Je reconnais Éric. Il vient à l'instant de reposer les jambes. Je m'approche timidement comme pour m'excuser du fait que ma matraque tend par-devant le tissu de la serviette. Le gland a dépassé énormément. Il s'en aperçoit. Je dénoue la serviette. Aussitôt ma queue vient se plaquer au dessus de mon nombril. Mon gland me regarde et me supplie de faire vite pour que je pénètre Éric. Je lui soulève ses petites fesses dodues et je graisse abondamment d'un doigt la rondelle de son anus. Puisque son trou le permet, j'insère deux puis trois doigts. L'écartelant, j'ai vite fait d'en faire descendre ma queue à l'horizontale. Ajustée face à son ouverture, elle augmente de volume. Pour l'instant, Éric se montre stoïque, voire même endurant. Il faut dire que les deux équipes de hockey m'ont tant soit peu facilité les choses en l'élargissant. Aaaahhh! Ma queue vient de le pénétrer dans sa totalité! Mes poils touchent à son cul. Je pousse un soupir de soulagement, un soupir d'animal. Éric repose enfin sa tête et ses bras. Mon membre agit en lui comme un piston. Je nage dans le bonheur. C'est fantastique! Jamais avant ce moment je n'avais réussi à pénétrer complètement quelqu'un. C'est vraiment bon. Ma langue s'enfourne dans la bouche d'Éric. Je bloque ses bras, il gigote. «Je vais venir!», me dit-il. Il me déchire les couilles et m'arrache les poils de l'abdomen. Sans sortir de son cul, je le balance en travers du petit lit et tout debout je le laboure en quatrième vitesse. Sa tête cogne contre la cloison. Saisissant le moment où il tortille des fesses, je décharge intensément. On gueule comme des fauves. Les murs s'arrêtent de vibrer et le lit de grincer. J'examine les dégâts, son anus est ouvert au maximum.

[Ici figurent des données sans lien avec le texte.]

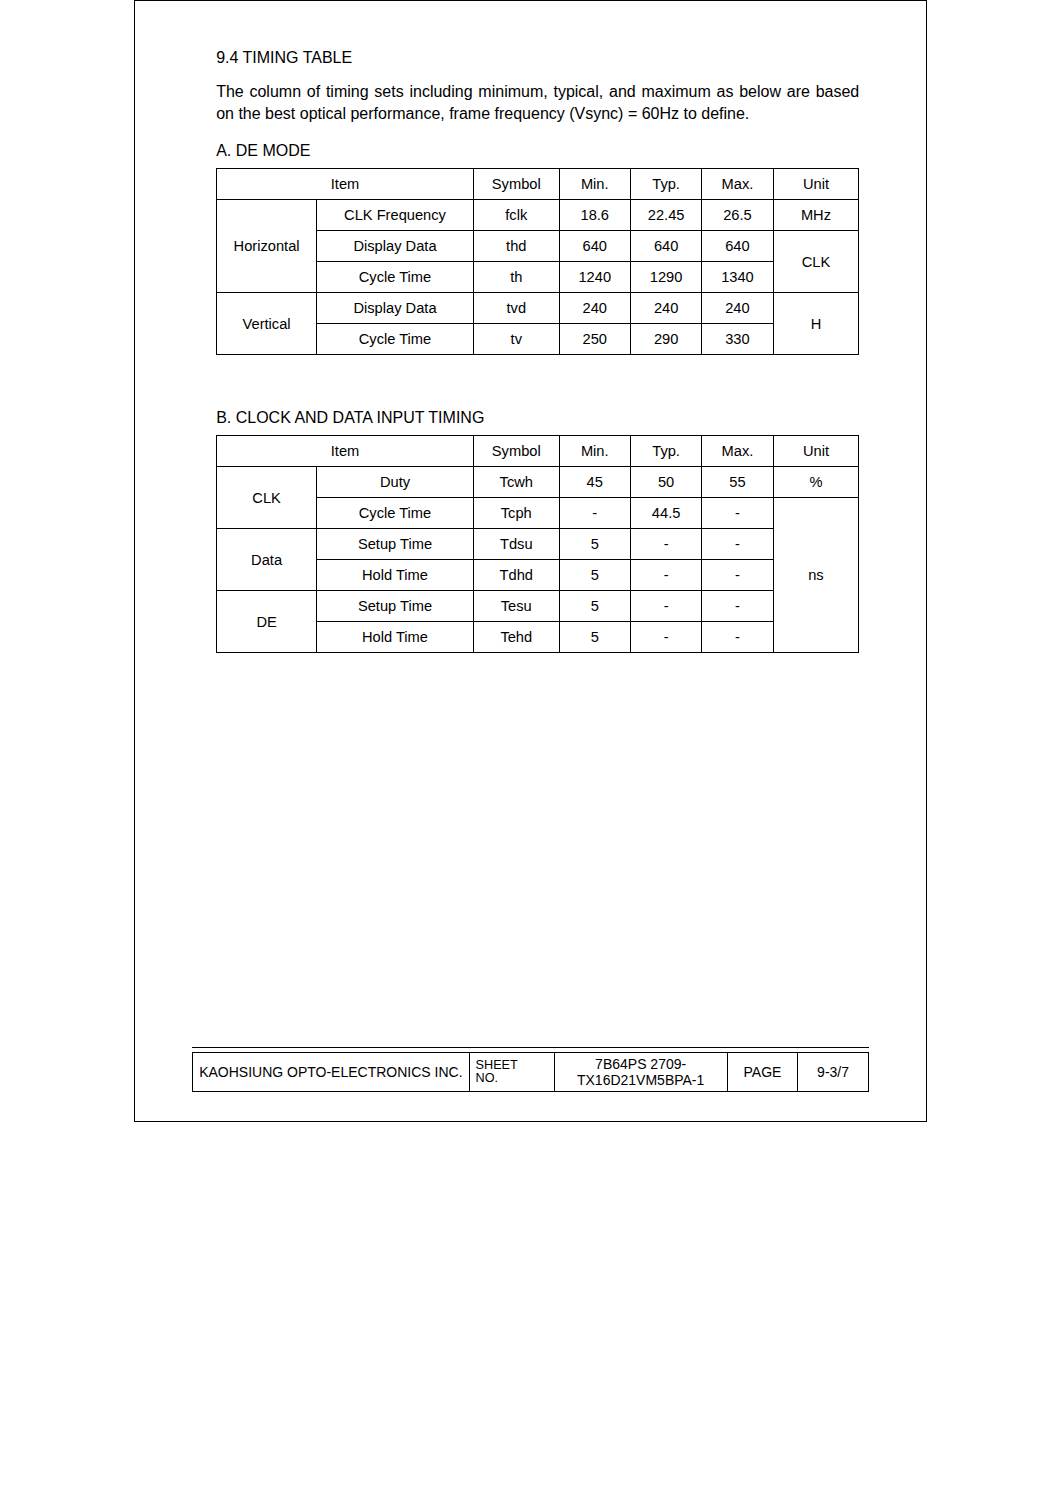9.4 TIMING TABLE
The column of timing sets including minimum, typical, and maximum as below are based on the best optical performance, frame frequency (Vsync) = 60Hz to define.
A. DE MODE
| Item | Symbol | Min. | Typ. | Max. | Unit |
| --- | --- | --- | --- | --- | --- |
| Horizontal | CLK Frequency | fclk | 18.6 | 22.45 | 26.5 | MHz |
| Display Data | thd | 640 | 640 | 640 | CLK |
| Cycle Time | th | 1240 | 1290 | 1340 |
| Vertical | Display Data | tvd | 240 | 240 | 240 | H |
| Cycle Time | tv | 250 | 290 | 330 |
B. CLOCK AND DATA INPUT TIMING
| Item | Symbol | Min. | Typ. | Max. | Unit |
| --- | --- | --- | --- | --- | --- |
| CLK | Duty | Tcwh | 45 | 50 | 55 | % |
| Cycle Time | Tcph | - | 44.5 | - | ns |
| Data | Setup Time | Tdsu | 5 | - | - |
| Hold Time | Tdhd | 5 | - | - |
| DE | Setup Time | Tesu | 5 | - | - |
| Hold Time | Tehd | 5 | - | - |
| KAOHSIUNG OPTO-ELECTRONICS INC. | SHEET NO. | 7B64PS 2709-TX16D21VM5BPA-1 | PAGE | 9-3/7 |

Je sors ensuite prendre une douche. Ça m'excite à tel point de penser à l'anus d'Éric que ma queue en tremble sous la douche... Quand je retourne dans la chambrette, un gars en rut est en train de gémir en ramonant Éric. Dès que je m'approche de lui, il se retire d'Éric, tire sur mes couilles et se met à me masturber. Il m'enfile une capote puis enfonce énergiquement mon membre dans l'anus d'Éric pour aussitôt nous décoller aussi sec; pour aussi rapidement loger sa queue, cabrer les reins et gicler! Tout cela en un temps record.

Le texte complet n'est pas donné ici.